The best part of Epstein’s book is the first part—the chapters in which he talks about friendship in the history of philosophy. But putting Aristotle aside—as I did so many times during the years of my higher education—I find more wisdom in a yearbook signature from my best friend in high school Abby Gross:

“Do you remember that McDonald’s commercial? This 12-year-old girl is there with her friend and she says, ‘This is Chrissy. She’s my best friend in the whole world.’ And then you see all these scenes where they’re dancing in the rain, and pretending they’re rock stars, and laughing hysterically, and at the end she says, ‘What I like best about Chrissy is … she’s my best friend.’ I don’t want to compare you to a McDonald’s commercial, but you are the ‘Chrissy’ I always wanted.”

Beat that, Epstein. I’ll bet he doesn’t even go to McDonald’s.

I wrote something sweet to Abby too, but like Epstein’s book, it was agonizingly pretentious, quoting not McDonald’s but Dickens. How shameful is that? I hope she destroyed it.

Abby lives in Seattle, and we see each other only once a year. I’ve never visited her there, despite repeated invitations. It always seems too hard, too overwhelming, as though she lives in Jakarta. But to me (though probably not to her), she’s as integral to my life as she was in 1986.

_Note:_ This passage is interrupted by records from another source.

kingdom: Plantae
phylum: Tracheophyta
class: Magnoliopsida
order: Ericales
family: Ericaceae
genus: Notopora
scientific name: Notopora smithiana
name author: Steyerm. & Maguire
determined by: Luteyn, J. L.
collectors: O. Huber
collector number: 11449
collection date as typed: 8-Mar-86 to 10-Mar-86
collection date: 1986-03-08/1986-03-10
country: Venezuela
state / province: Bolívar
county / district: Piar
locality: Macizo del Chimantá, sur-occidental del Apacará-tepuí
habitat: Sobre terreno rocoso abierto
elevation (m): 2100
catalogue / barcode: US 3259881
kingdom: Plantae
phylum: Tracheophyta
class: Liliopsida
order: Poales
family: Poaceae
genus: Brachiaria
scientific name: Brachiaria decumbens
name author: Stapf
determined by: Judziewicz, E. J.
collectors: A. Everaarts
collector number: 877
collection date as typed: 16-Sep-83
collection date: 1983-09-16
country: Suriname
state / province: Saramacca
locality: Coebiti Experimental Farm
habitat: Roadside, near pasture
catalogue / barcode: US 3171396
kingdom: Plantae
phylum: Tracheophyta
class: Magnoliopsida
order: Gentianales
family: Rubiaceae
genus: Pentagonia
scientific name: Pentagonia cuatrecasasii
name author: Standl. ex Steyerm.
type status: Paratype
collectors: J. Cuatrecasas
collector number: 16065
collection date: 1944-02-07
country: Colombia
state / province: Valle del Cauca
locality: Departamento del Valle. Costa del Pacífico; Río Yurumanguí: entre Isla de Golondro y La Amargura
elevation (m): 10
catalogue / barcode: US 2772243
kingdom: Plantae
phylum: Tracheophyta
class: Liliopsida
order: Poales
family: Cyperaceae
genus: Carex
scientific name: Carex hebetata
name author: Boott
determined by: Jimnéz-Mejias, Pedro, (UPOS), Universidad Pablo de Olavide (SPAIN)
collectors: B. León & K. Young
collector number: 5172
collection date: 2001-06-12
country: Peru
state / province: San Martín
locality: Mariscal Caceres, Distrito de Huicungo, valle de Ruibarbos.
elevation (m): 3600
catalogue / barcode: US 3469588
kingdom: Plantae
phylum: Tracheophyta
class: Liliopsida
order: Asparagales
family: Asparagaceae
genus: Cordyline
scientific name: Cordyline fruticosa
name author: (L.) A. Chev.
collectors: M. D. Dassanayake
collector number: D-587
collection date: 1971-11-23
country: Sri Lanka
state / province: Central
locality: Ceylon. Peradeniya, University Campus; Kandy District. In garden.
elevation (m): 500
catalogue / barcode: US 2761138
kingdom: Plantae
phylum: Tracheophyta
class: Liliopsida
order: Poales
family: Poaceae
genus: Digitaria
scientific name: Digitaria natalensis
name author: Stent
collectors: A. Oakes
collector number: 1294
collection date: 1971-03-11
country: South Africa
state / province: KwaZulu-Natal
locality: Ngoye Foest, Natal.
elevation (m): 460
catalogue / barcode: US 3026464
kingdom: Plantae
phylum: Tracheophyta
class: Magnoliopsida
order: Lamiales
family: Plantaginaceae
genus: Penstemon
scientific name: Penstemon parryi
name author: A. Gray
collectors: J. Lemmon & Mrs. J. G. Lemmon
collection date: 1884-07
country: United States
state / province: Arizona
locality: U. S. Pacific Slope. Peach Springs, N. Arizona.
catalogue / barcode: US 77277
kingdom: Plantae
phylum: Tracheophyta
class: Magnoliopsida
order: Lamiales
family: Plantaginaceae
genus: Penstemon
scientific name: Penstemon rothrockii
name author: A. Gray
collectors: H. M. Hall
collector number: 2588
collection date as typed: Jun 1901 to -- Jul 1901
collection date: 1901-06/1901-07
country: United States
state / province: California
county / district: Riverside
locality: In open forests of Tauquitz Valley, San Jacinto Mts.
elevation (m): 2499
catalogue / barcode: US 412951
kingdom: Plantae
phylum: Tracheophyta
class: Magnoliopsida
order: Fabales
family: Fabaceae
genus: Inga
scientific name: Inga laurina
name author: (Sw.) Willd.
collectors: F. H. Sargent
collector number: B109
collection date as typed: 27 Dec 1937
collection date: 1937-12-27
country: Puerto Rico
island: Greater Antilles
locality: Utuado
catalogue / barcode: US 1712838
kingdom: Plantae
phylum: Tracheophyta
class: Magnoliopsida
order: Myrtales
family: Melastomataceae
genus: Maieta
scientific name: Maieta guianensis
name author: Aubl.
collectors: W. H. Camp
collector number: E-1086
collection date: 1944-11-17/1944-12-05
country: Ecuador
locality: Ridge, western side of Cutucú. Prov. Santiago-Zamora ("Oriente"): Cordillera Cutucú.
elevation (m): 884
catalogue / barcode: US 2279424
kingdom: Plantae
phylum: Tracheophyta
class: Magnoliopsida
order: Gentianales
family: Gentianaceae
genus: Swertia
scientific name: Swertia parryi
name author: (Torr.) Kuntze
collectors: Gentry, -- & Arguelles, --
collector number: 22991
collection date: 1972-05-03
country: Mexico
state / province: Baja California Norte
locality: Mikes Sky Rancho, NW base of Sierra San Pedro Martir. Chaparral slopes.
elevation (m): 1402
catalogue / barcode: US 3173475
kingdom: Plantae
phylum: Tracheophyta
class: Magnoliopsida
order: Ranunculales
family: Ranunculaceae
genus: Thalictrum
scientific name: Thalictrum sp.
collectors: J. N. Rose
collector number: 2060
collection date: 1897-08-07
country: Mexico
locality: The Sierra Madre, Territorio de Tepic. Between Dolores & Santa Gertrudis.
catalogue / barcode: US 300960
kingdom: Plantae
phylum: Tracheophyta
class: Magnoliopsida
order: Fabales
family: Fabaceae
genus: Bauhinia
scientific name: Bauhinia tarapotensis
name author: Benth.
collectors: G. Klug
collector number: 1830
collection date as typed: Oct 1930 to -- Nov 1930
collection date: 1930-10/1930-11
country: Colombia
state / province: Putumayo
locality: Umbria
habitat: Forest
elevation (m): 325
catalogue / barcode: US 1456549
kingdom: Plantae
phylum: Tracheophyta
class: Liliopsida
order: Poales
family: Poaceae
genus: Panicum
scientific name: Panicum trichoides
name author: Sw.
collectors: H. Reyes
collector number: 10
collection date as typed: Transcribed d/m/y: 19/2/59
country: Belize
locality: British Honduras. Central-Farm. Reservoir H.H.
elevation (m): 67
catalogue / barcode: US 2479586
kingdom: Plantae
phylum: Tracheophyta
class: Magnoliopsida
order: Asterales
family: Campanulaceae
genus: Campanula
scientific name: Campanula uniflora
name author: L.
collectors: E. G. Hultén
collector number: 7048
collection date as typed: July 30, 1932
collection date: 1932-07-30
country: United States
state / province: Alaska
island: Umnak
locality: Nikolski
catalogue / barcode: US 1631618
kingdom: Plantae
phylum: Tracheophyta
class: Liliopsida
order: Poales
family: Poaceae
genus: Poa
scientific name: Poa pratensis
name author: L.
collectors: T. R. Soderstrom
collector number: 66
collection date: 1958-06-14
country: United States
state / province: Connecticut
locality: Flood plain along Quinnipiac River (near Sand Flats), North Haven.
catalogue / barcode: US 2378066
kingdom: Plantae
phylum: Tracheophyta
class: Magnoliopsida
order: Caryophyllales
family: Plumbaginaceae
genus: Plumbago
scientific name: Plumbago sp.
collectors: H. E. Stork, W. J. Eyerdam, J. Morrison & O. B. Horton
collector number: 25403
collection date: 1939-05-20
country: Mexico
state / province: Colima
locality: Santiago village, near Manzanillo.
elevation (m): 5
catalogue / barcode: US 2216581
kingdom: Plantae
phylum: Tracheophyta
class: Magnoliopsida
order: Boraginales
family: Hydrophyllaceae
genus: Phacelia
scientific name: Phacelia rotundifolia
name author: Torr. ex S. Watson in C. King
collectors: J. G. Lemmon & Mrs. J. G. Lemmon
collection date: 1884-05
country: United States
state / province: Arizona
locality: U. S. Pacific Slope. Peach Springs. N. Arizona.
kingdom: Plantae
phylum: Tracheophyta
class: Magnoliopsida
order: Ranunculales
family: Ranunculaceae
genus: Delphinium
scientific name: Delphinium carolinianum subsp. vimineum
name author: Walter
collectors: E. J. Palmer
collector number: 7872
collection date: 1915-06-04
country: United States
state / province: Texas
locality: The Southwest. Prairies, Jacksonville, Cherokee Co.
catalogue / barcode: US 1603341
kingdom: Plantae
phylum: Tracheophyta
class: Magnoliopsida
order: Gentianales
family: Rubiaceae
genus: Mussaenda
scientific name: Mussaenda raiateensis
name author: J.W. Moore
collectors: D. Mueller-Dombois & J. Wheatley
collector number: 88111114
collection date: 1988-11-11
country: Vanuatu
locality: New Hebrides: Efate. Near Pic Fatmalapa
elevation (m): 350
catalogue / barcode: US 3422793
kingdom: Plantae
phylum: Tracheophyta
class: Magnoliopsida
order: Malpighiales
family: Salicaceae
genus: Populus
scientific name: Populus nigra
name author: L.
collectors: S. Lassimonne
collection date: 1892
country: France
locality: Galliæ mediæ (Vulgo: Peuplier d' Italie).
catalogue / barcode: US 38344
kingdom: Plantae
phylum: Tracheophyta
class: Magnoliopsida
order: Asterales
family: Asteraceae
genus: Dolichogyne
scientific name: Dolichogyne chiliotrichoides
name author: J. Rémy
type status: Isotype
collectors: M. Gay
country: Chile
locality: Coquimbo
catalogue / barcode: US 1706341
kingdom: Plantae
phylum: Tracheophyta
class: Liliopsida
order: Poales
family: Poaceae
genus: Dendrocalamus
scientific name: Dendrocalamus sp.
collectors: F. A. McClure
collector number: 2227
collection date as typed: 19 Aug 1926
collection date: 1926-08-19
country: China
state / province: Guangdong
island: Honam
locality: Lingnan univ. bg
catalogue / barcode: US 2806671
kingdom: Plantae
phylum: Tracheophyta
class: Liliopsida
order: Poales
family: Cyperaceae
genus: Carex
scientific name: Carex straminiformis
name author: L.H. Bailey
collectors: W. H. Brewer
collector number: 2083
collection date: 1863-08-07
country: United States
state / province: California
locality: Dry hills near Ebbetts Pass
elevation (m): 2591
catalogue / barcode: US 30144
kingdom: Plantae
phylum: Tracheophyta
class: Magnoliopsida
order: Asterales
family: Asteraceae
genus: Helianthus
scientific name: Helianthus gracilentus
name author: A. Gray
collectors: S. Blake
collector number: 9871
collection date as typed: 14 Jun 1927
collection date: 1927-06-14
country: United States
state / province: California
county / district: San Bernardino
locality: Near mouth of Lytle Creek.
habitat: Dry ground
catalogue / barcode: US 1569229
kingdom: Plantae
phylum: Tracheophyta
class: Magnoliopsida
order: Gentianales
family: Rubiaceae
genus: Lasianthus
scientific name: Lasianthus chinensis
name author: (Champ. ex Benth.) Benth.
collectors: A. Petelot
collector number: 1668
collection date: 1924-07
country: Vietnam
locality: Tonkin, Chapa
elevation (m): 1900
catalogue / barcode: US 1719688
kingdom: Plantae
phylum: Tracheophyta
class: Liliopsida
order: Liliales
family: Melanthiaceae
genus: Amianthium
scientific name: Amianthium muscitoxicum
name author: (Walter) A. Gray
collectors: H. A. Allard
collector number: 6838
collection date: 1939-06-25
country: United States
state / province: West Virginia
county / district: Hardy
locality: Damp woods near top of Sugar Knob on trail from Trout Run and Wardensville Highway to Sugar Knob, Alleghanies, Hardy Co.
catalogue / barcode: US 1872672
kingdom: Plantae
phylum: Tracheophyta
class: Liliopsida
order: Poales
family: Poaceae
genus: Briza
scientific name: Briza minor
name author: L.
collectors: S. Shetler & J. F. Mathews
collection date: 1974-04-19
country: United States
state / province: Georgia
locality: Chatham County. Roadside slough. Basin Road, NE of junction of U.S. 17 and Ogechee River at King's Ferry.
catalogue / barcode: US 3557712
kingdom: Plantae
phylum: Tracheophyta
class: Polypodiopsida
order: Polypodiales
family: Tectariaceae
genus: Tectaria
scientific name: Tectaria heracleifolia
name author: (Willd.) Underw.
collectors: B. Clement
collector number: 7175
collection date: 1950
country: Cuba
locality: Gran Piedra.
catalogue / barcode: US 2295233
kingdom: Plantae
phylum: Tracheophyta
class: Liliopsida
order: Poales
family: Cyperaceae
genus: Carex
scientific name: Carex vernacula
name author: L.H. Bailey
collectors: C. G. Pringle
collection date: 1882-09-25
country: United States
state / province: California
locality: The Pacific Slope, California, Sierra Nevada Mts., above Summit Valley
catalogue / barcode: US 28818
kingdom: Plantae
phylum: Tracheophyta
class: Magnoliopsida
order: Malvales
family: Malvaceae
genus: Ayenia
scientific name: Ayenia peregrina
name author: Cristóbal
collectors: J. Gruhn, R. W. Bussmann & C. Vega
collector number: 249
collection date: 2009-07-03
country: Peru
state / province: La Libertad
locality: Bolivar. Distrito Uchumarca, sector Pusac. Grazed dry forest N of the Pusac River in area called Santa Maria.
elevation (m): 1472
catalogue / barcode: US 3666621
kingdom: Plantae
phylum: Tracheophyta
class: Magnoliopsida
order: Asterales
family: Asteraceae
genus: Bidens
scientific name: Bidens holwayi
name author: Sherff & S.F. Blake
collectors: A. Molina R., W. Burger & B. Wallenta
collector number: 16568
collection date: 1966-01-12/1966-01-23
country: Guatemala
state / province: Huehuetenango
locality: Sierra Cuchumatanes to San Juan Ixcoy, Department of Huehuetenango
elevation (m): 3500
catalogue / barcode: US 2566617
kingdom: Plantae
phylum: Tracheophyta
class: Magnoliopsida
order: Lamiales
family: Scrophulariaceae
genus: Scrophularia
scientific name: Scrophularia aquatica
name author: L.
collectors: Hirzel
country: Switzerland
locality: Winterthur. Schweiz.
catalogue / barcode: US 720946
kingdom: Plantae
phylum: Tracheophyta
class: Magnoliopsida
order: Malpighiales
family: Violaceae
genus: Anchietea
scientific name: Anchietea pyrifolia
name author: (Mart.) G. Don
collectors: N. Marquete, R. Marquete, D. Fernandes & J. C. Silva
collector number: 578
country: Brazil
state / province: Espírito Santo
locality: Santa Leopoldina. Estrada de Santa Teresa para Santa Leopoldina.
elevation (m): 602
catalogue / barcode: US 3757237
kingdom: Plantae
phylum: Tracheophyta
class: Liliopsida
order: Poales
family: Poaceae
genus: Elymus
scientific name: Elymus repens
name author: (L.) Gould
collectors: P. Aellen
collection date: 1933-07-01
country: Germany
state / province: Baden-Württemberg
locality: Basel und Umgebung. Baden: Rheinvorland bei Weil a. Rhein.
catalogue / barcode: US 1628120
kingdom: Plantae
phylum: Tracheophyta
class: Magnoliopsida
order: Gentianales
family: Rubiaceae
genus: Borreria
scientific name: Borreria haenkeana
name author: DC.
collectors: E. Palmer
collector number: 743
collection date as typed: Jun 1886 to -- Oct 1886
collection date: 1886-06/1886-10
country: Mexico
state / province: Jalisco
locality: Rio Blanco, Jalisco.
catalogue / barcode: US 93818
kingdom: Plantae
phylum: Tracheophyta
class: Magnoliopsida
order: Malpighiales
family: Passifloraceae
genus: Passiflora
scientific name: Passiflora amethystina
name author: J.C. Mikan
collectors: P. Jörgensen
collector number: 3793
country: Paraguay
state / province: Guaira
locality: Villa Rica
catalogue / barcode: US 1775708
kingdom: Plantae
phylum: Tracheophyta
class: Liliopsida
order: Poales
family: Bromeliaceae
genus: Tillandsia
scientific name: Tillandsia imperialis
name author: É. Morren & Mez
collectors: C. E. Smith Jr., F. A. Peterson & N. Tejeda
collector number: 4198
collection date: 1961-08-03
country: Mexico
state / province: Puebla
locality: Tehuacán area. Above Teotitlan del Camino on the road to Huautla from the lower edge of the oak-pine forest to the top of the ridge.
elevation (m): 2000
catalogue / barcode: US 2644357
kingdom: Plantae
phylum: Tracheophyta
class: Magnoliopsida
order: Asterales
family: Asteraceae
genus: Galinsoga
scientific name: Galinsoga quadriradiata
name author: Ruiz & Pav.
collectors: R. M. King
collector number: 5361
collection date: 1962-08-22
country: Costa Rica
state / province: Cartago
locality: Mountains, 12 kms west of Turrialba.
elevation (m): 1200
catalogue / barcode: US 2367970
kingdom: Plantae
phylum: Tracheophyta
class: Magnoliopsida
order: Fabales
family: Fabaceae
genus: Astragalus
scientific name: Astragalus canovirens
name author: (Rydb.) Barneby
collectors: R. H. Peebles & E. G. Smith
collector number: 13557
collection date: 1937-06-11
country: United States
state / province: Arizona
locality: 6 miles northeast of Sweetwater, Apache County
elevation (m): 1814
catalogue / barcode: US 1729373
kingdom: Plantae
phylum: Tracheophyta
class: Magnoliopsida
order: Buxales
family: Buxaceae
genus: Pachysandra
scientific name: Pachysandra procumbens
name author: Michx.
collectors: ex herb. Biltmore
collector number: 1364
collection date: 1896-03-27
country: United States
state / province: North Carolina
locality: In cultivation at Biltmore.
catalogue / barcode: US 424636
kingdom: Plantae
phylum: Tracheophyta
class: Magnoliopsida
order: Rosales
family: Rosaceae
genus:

I emailed Abby to flesh this out. I reviewed my other closest friends and realized vintage is a problem. The three other people I care most about in the world are people I met in 1968, 1975 and 1986, respectively.

What happened since then?

I got sick. People dropped out. I lost my ability to form healthy friendships. And why improve upon perfection? I’ll never have friends like the ones I started out with.

Sometimes I think, “I’m a loner,” and imagine myself in a Tom Waits song to make it all seem cool. But I do want people to be sad when I die.

Will you be sad? If yes, give me a call. I have a yearbook for you to sign.